== Segment start ==

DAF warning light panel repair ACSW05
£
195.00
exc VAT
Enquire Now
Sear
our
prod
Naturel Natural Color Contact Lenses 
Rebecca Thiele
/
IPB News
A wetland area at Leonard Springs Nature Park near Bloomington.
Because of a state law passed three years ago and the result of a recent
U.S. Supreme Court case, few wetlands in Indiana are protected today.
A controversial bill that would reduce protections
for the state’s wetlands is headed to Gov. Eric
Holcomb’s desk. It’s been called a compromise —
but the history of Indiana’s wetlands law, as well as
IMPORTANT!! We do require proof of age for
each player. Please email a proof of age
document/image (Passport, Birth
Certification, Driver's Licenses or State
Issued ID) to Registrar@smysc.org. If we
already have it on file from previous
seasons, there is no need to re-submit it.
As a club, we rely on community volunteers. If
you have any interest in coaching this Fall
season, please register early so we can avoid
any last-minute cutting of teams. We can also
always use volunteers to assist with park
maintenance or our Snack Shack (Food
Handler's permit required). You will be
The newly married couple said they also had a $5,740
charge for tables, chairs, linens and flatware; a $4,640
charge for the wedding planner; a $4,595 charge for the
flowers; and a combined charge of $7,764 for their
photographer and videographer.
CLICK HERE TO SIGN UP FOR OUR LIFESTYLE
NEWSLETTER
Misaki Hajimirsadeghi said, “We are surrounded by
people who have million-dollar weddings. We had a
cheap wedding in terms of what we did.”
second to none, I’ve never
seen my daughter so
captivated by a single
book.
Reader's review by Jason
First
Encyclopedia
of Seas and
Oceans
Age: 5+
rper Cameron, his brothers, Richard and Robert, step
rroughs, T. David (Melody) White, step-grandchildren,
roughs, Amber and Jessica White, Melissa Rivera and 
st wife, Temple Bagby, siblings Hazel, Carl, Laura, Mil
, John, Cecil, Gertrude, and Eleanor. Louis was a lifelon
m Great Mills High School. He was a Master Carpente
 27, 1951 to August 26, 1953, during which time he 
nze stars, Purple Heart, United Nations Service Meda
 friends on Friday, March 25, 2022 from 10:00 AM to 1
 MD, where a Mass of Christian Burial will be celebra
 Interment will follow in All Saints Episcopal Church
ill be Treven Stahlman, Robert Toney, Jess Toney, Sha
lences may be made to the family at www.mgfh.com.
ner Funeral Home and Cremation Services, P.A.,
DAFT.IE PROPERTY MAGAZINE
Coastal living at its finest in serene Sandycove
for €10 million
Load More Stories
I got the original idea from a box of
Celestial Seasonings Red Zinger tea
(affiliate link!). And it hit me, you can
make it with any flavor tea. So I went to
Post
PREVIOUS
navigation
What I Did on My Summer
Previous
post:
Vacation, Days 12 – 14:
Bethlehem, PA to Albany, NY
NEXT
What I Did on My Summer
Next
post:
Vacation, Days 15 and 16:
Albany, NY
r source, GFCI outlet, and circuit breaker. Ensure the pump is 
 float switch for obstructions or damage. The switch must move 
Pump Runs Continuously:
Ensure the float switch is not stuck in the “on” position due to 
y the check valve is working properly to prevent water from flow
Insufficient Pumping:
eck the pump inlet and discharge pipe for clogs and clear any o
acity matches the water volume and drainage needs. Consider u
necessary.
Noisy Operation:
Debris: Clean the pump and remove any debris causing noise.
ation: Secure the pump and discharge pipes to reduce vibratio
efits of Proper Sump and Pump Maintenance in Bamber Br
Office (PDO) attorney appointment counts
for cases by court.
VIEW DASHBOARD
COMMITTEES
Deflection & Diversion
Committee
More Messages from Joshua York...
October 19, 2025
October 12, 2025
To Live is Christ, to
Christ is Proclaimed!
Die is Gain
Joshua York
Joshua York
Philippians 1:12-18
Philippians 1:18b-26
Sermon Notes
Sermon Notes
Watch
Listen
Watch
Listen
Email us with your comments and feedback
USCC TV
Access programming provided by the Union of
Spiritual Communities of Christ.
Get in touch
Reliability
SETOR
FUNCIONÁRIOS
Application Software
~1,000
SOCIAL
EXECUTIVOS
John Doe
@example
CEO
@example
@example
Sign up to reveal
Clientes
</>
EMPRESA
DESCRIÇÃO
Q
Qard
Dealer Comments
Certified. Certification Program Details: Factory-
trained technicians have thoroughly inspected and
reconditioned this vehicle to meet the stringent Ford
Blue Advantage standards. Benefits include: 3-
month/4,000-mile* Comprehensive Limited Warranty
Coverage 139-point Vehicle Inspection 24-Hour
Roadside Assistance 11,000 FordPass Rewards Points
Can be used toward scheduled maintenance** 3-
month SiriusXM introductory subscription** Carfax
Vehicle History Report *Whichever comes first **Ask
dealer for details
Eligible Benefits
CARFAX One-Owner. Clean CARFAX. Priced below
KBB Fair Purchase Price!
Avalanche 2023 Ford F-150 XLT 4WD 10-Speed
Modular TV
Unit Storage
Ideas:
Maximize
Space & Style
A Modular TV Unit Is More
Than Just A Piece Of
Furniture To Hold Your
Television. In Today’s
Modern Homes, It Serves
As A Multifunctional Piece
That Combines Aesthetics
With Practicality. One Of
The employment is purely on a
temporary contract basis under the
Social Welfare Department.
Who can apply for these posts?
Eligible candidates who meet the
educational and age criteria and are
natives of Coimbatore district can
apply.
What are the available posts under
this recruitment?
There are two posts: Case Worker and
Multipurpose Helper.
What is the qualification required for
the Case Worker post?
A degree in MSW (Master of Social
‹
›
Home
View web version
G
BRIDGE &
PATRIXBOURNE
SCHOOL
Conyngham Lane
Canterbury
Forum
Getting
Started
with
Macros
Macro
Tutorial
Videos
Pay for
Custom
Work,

== Segment end ==

● Required work
Edit all of the records above, replacing "Snack Shack" with "Concession Stand" and leaving everything else unchanged.

● Answer area
DAF warning light panel repair ACSW05
£
195.00
exc VAT
Enquire Now
Sear
our
prod
Naturel Natural Color Contact Lenses 
Rebecca Thiele
/
IPB News
A wetland area at Leonard Springs Nature Park near Bloomington.
Because of a state law passed three years ago and the result of a recent
U.S. Supreme Court case, few wetlands in Indiana are protected today.
A controversial bill that would reduce protections
for the state’s wetlands is headed to Gov. Eric
Holcomb’s desk. It’s been called a compromise —
but the history of Indiana’s wetlands law, as well as
IMPORTANT!! We do require proof of age for
each player. Please email a proof of age
document/image (Passport, Birth
Certification, Driver's Licenses or State
Issued ID) to Registrar@smysc.org. If we
already have it on file from previous
seasons, there is no need to re-submit it.
As a club, we rely on community volunteers. If
you have any interest in coaching this Fall
season, please register early so we can avoid
any last-minute cutting of teams. We can also
always use volunteers to assist with park
maintenance or our Concession Stand (Food
Handler's permit required). You will be
The newly married couple said they also had a $5,740
charge for tables, chairs, linens and flatware; a $4,640
charge for the wedding planner; a $4,595 charge for the
flowers; and a combined charge of $7,764 for their
photographer and videographer.
CLICK HERE TO SIGN UP FOR OUR LIFESTYLE
NEWSLETTER
Misaki Hajimirsadeghi said, “We are surrounded by
people who have million-dollar weddings. We had a
cheap wedding in terms of what we did.”
second to none, I’ve never
seen my daughter so
captivated by a single
book.
Reader's review by Jason
First
Encyclopedia
of Seas and
Oceans
Age: 5+
rper Cameron, his brothers, Richard and Robert, step
rroughs, T. David (Melody) White, step-grandchildren,
roughs, Amber and Jessica White, Melissa Rivera and 
st wife, Temple Bagby, siblings Hazel, Carl, Laura, Mil
, John, Cecil, Gertrude, and Eleanor. Louis was a lifelon
m Great Mills High School. He was a Master Carpente
 27, 1951 to August 26, 1953, during which time he 
nze stars, Purple Heart, United Nations Service Meda
 friends on Friday, March 25, 2022 from 10:00 AM to 1
 MD, where a Mass of Christian Burial will be celebra
 Interment will follow in All Saints Episcopal Church
ill be Treven Stahlman, Robert Toney, Jess Toney, Sha
lences may be made to the family at www.mgfh.com.
ner Funeral Home and Cremation Services, P.A.,
DAFT.IE PROPERTY MAGAZINE
Coastal living at its finest in serene Sandycove
for €10 million
Load More Stories
I got the original idea from a box of
Celestial Seasonings Red Zinger tea
(affiliate link!). And it hit me, you can
make it with any flavor tea. So I went to
Post
PREVIOUS
navigation
What I Did on My Summer
Previous
post:
Vacation, Days 12 – 14:
Bethlehem, PA to Albany, NY
NEXT
What I Did on My Summer
Next
post:
Vacation, Days 15 and 16:
Albany, NY
r source, GFCI outlet, and circuit breaker. Ensure the pump is 
 float switch for obstructions or damage. The switch must move 
Pump Runs Continuously:
Ensure the float switch is not stuck in the “on” position due to 
y the check valve is working properly to prevent water from flow
Insufficient Pumping:
eck the pump inlet and discharge pipe for clogs and clear any o
acity matches the water volume and drainage needs. Consider u
necessary.
Noisy Operation:
Debris: Clean the pump and remove any debris causing noise.
ation: Secure the pump and discharge pipes to reduce vibratio
efits of Proper Sump and Pump Maintenance in Bamber Br
Office (PDO) attorney appointment counts
for cases by court.
VIEW DASHBOARD
COMMITTEES
Deflection & Diversion
Committee
More Messages from Joshua York...
October 19, 2025
October 12, 2025
To Live is Christ, to
Christ is Proclaimed!
Die is Gain
Joshua York
Joshua York
Philippians 1:12-18
Philippians 1:18b-26
Sermon Notes
Sermon Notes
Watch
Listen
Watch
Listen
Email us with your comments and feedback
USCC TV
Access programming provided by the Union of
Spiritual Communities of Christ.
Get in touch
Reliability
SETOR
FUNCIONÁRIOS
Application Software
~1,000
SOCIAL
EXECUTIVOS
John Doe
@example
CEO
@example
@example
Sign up to reveal
Clientes
</>
EMPRESA
DESCRIÇÃO
Q
Qard
Dealer Comments
Certified. Certification Program Details: Factory-
trained technicians have thoroughly inspected and
reconditioned this vehicle to meet the stringent Ford
Blue Advantage standards. Benefits include: 3-
month/4,000-mile* Comprehensive Limited Warranty
Coverage 139-point Vehicle Inspection 24-Hour
Roadside Assistance 11,000 FordPass Rewards Points
Can be used toward scheduled maintenance** 3-
month SiriusXM introductory subscription** Carfax
Vehicle History Report *Whichever comes first **Ask
dealer for details
Eligible Benefits
CARFAX One-Owner. Clean CARFAX. Priced below
KBB Fair Purchase Price!
Avalanche 2023 Ford F-150 XLT 4WD 10-Speed
Modular TV
Unit Storage
Ideas:
Maximize
Space & Style
A Modular TV Unit Is More
Than Just A Piece Of
Furniture To Hold Your
Television. In Today’s
Modern Homes, It Serves
As A Multifunctional Piece
That Combines Aesthetics
With Practicality. One Of
The employment is purely on a
temporary contract basis under the
Social Welfare Department.
Who can apply for these posts?
Eligible candidates who meet the
educational and age criteria and are
natives of Coimbatore district can
apply.
What are the available posts under
this recruitment?
There are two posts: Case Worker and
Multipurpose Helper.
What is the qualification required for
the Case Worker post?
A degree in MSW (Master of Social
‹
›
Home
View web version
G
BRIDGE &
PATRIXBOURNE
SCHOOL
Conyngham Lane
Canterbury
Forum
Getting
Started
with
Macros
Macro
Tutorial
Videos
Pay for
Custom
Work,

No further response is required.